Weaknesses in this study relate to the relatively small patient population compared to large multicenter drug trials and associated potential selection bias. Our study sample size was limited to oligo-mNSCLC patients in order to compare survival outcomes but precluded sufficient analyses of procedural details for pulmonary and/or soft tissue cryoablation. Detailed assessments of progression-free survival were also beyond the scope of this study for local control. As noted, most of our patients had some form of initial chemotherapy or targeted therapy which likely also improved OS duration. Also, while the definition of oligo-mNSCLC varies across medical literature, such lesions are generally considered less biologically aggressive (29). Patients with oligo-mNSCLC may have survival potential greater than traditional stage IV patients. Therefore, any survival gain in our MCA patients may have been simply achieved by selection rather than any MCA effect. Similarly, detailed assessments of morbidities were not feasible for the 84% of patients who received some form of chemo-targeted therapy. It was interesting to find the median survival in patients was longer in the patient group which only received best-supportive care following MCA, however this may not be an accurate assessment. Given that our study involved a relatively small patient pool, the improved survival in this group may be due to a less extent of disease aggressiveness/severity.
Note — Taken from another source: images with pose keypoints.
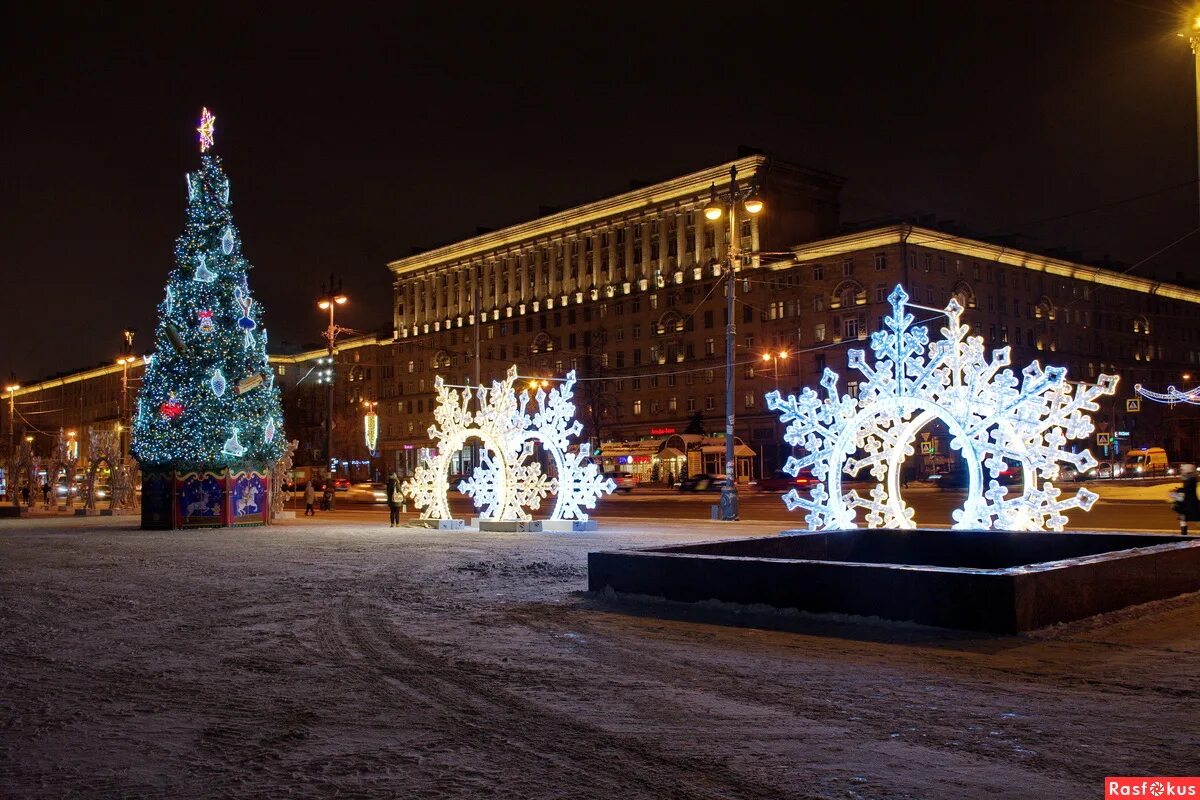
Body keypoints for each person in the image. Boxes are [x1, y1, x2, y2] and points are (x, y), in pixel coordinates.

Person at [1172, 463, 1200, 535]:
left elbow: (1187, 490)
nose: (1182, 472)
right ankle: (1183, 532)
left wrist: (1178, 491)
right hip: (1189, 501)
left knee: (1183, 515)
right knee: (1183, 516)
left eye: (1183, 471)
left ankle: (1184, 533)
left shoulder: (1190, 480)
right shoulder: (1191, 480)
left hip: (1189, 502)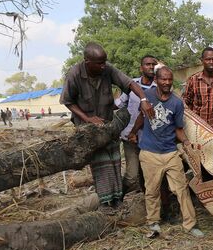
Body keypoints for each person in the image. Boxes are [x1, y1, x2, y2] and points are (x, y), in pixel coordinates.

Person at [60, 42, 155, 207]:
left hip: (109, 125)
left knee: (115, 162)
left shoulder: (108, 69)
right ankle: (105, 203)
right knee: (101, 166)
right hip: (88, 130)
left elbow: (130, 83)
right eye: (100, 63)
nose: (104, 66)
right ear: (88, 62)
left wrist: (144, 99)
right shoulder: (74, 74)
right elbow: (67, 102)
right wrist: (88, 118)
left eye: (105, 62)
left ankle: (118, 200)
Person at [128, 67, 203, 237]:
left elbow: (178, 129)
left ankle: (190, 225)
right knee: (152, 190)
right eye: (163, 79)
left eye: (170, 80)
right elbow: (142, 116)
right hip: (149, 153)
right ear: (156, 79)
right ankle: (153, 223)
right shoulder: (147, 96)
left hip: (170, 153)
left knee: (182, 189)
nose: (167, 83)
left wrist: (185, 142)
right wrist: (133, 132)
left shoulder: (176, 103)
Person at [117, 54, 157, 193]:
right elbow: (119, 104)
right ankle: (118, 195)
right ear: (141, 68)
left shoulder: (160, 87)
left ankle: (147, 201)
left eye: (153, 64)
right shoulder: (131, 85)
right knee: (132, 176)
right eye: (148, 64)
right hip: (130, 138)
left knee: (147, 174)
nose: (151, 67)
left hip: (149, 139)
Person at [182, 47, 213, 131]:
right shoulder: (193, 80)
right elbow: (185, 104)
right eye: (208, 59)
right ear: (202, 60)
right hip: (196, 130)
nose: (211, 62)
Morbidity associated with chemo-targeted regimens may also be a significant factor, however we do not feel our limited data is able to conclusively make such claims, but rather introduce a possible benefit of cryoablation in reducing chemotoxicity. Nevertheless, the future assessment of potential reductions of chemotoxicity by use of MCA, or other ablation modalities, for oligo-mNSCLC appears promising. Further work is needed to convert LYG to QALY for this adjunctive role of MCA, as well as in-depth procedural and peri-procedural true cost assessments.
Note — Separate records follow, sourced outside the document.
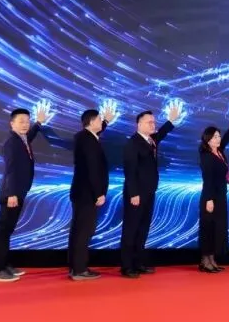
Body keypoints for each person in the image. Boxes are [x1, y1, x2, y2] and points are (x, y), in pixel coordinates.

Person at [119, 105, 180, 278]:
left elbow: (161, 134)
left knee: (143, 228)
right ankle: (127, 266)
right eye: (149, 122)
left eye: (154, 122)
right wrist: (134, 194)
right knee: (131, 229)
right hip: (136, 194)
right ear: (139, 124)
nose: (153, 124)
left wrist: (171, 120)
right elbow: (130, 171)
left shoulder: (150, 140)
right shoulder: (133, 143)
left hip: (149, 192)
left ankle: (138, 263)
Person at [0, 106, 48, 282]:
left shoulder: (21, 139)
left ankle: (5, 265)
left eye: (27, 121)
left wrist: (39, 123)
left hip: (18, 192)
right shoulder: (11, 142)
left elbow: (30, 135)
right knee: (3, 231)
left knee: (8, 230)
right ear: (12, 123)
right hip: (11, 194)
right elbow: (11, 169)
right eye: (21, 121)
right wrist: (11, 194)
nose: (25, 125)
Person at [198, 108, 229, 273]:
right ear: (208, 140)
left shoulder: (219, 151)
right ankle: (205, 261)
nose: (218, 138)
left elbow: (228, 136)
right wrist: (209, 199)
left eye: (218, 136)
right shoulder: (206, 156)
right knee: (208, 228)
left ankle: (212, 260)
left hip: (220, 195)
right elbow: (207, 179)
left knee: (216, 228)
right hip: (211, 197)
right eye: (215, 136)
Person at [68, 108, 109, 280]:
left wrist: (106, 122)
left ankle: (75, 267)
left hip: (81, 192)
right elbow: (93, 169)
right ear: (91, 122)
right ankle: (79, 269)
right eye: (99, 119)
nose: (101, 122)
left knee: (78, 230)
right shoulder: (89, 140)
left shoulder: (84, 137)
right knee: (84, 231)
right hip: (87, 193)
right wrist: (99, 193)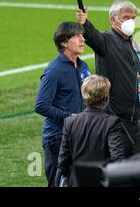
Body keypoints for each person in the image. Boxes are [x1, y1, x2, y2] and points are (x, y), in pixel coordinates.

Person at [76, 0, 140, 157]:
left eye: (133, 17)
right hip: (116, 118)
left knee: (136, 166)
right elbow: (93, 37)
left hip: (135, 119)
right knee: (119, 168)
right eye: (126, 17)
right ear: (113, 19)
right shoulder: (106, 41)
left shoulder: (132, 43)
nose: (131, 21)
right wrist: (84, 22)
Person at [35, 22, 90, 186]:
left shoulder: (83, 66)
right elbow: (41, 105)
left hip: (80, 137)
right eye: (76, 36)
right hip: (58, 139)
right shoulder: (54, 70)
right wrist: (69, 117)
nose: (82, 40)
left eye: (82, 35)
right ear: (64, 42)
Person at [55, 75, 124, 187]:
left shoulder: (70, 122)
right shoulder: (112, 122)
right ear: (106, 97)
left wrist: (57, 181)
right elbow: (117, 159)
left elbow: (63, 161)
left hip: (76, 182)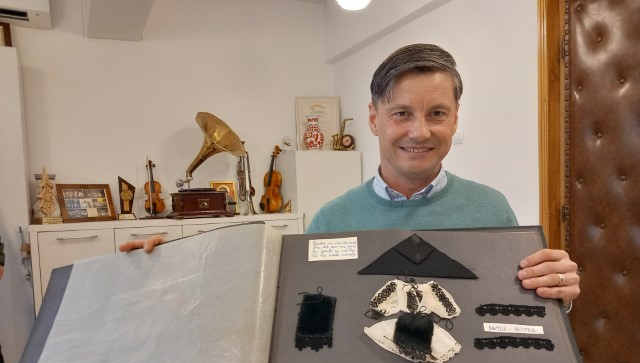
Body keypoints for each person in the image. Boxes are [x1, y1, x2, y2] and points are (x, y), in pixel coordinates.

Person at [120, 44, 579, 308]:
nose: (420, 131)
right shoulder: (331, 220)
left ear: (455, 118)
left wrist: (557, 291)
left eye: (437, 113)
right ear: (374, 119)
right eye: (402, 113)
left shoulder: (492, 209)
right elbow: (281, 303)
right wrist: (173, 267)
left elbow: (518, 308)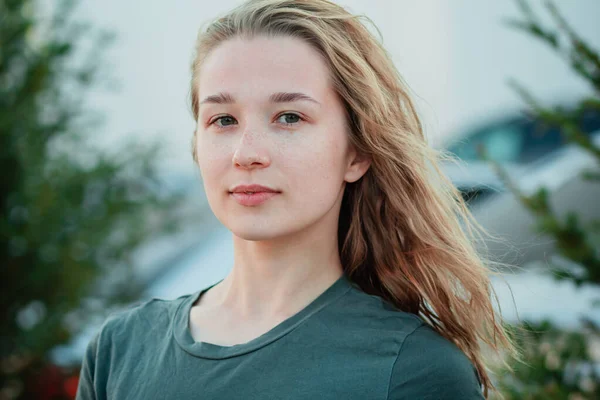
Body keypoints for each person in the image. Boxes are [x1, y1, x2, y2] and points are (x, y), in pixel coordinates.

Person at [76, 0, 520, 399]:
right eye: (223, 119)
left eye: (289, 117)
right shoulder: (119, 351)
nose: (247, 152)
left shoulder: (413, 373)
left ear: (357, 151)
Our cost analyses were also limited. A more comprehensive “social” cost-effectiveness analysis would require enumeration of additional costs on the patient’s end. These would include travel cost to and from the treatment facility, foregone wages from lost work-days, and incremental costs (if any) incurred by family members in the provision of treatment. Inclusion of these costs would increase the total cost estimates, yet would likely not contribute to our already upper bound cost estimates. However, the social and economic impacts of MCA’s very low complication and tumor recurrence rates were also not considered for this study, but will likely favor conversion of LYG to QALY, especially in relation to chemotoxicities.
In summary, percutaneous cryoablation of oligo-mNSCLC appears well-tolerated with minimal morbidity and low local recurrence rates and may extend OS beyond current systemic treatments alone. Future potential for reduction of chemotoxicities by use of MCA for oligo-mNSCLC appears promising.
Acknowledgements
The authors would like to thank Barbara Adam, NP, for her tireless hours assisting in the clinical aspects of this study, as well as for her assistance in data collection.
This study was partially supported by NIH Cancer Support Grant CA-22453.